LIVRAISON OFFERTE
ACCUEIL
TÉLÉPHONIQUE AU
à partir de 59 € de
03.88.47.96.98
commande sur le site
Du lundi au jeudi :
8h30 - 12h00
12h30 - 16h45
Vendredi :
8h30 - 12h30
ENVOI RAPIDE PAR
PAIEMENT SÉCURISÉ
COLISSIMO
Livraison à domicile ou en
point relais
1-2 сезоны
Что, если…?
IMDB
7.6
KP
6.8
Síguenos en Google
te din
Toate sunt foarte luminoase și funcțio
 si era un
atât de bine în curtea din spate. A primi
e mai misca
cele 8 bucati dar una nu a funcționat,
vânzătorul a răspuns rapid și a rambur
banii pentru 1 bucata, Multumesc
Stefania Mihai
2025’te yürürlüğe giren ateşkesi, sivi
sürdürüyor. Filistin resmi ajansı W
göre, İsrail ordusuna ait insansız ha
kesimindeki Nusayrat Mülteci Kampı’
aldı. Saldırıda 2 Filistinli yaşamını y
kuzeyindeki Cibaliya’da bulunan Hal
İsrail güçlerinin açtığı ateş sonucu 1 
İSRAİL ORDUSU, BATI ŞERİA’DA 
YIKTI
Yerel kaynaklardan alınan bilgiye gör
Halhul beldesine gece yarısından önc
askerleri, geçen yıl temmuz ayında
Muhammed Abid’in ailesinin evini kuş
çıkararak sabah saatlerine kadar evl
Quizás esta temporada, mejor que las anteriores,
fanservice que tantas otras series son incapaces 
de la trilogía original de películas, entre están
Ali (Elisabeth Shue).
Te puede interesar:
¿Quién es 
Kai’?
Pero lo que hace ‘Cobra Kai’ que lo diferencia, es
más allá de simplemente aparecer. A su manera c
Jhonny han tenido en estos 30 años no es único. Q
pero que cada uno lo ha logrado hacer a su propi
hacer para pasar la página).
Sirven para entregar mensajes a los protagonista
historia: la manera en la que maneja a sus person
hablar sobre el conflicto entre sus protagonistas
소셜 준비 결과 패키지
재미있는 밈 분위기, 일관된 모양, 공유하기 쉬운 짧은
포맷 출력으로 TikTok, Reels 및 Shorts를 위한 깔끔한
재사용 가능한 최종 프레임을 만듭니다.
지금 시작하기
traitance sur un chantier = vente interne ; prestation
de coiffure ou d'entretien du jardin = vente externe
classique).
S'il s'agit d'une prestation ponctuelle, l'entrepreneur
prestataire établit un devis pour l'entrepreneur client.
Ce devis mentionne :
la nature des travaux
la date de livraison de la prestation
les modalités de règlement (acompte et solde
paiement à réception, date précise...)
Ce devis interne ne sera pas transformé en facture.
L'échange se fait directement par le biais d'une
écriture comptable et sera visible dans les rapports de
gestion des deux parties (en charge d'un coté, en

▶ _What to produce_
Among the lines of the listing above, tally the ones holding the string "vente" and give that count alone.

▶ _Answer space_
2